Cretaceous–Paleogene (K–Pg) boundary clays are enriched in both siderophile [1] and chalcophile elements[2]. The enrichment of siderophile elements in these clays is owing to the incorporation of meteorite condensates, as the elemental ratios of siderophile elements are similar to the chondritic values [1]. However, the ratios of chalcophile and siderophile elements (such as Zn/Ir, As/Ir, and Sb/Ir) are one to two orders of magnitude higher than those of chondrites [2], indicating that these clays include chalcophile elements that are unrelated to meteorite condensates. In contrast, the coexistence of siderophile and chalcophile elements in the K–Pg boundary clays implies that the processes inducing chalcophile enrichment occurred immediately after the K–Pg meteorite impact. Therefore, the environmental conditions immediately after the K–Pg meteorite impact may be reconstructed by using the chemical compositions of chalcophile elements in the K–Pg boundary clays, as the dissolution and precipitation of chalcophile elements is controlled by environmental factors, such as pH and oxidation–reduction potential. As these clays comprise chalcophile-enriched grains of various origins [3], it is important to obtain the microscale distribution of chalcophile elements. Therefore, we applied the laser-ablation inductively coupled plasma mass-spectrometry (LA–ICP–MS) method to analyze chalcophile elements in the Cretaceous-Paleogene (K–Pg) boundary clays from Stevns Klint, Denmark.
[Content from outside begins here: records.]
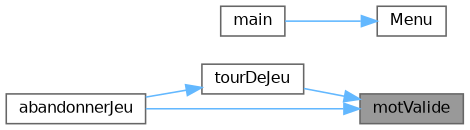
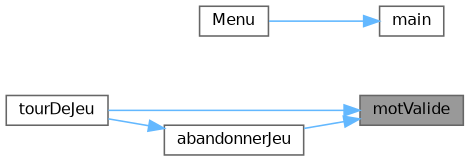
  digraph {
    rankdir=RL
    node [color=grey40 fillcolor=white fontname=Helvetica fontsize=10 shape=box style=filled]
    edge [color=steelblue1 dir=back fontname=Helvetica fontsize=10 labelfontname=Helvetica labelfontsize=10 style=solid]
    n1 [color=gray40 fillcolor=grey60 fontcolor=black height=0.2 label=motValide width=0.4]
    n2 [height=0.2 label=tourDeJeu width=0.4]
    n3 [height=0.2 label=abandonnerJeu width=0.4]
    n4 [height=0.2 label=Menu width=0.4]
    n5 [height=0.2 label=main width=0.4]
    n1 -> n2
    n1 -> n3
-   n2 -> n3
-   n4 -> n5
+   n3 -> n2
+   n5 -> n4
  }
The ion intensity images obtained using LA–ICP–MS indicated that chalcophile elements were distributed in three phases: pyrite with trace amounts of chalcophile elements and discrete Cu- and Ag-enriched grains, as reported in a previous study [3]. Although both Cu- and Ag-enriched grains existed as discrete grains, there was a positive correlation between the concentrations of Cu and Ag in bulk samples from the K–Pg boundary, suggesting that a common process was involved in supplying these elements to sediments. As Cu and Ag generally exist in acid-soluble sulfides on Earth surface, they might have been supplied to seawater by intense acid rain immediately after the K–Pg impact.
The strong correlations between the ion intensities of chalcophile elements (such as Ni, Cu, Zn, As, Ag, Cd, and Pb) and Fe for pyrite grains imply a constant concentration of chalcophile elements in pyrite grains in the K–Pg boundary clays. The concentrations of chalcophile elements in bulk K–Pg boundary samples were higher than those in samples below and above the K–Pg boundary, whereas the concentrations of chalcophile elements in pyrite grains in K–Pg boundary samples were lower than those in samples below and above the K–Pg boundary. This indicates that these pyrite grains might have been produced in environments with higher Fe2+ concentrations than under normal conditions, i.e., before and after the K–Pg impact event. Such Fe might be supplied to oceans as iron oxide condensates after the K–Pg meteorite impact [4].

References [1] Kyte et al., 1980, Nature 288, 651-656; Schmitz, 1985, Geochim. Cosmochim. Acta, 49, 2361-2370; Schmitz, 1988, Geology, 16, 1068-1072; Schmitz, 1992, Geochim. Cosmochim. Acta 56, 1695-1703. [2] Gilmour and Anders, 1989, Geochim. Cosmochim. Acta, 53, 503-511. [3] Maruoka et al., 2020, GSA Bulletin 132, 2055–-2066. [4] Wdowiak et al., 2001, Meteorit. Planet. Sci., 36, 123-133; Ferrow et al., 2011, Geochim. Cosmochim. Acta, 75, 657-672.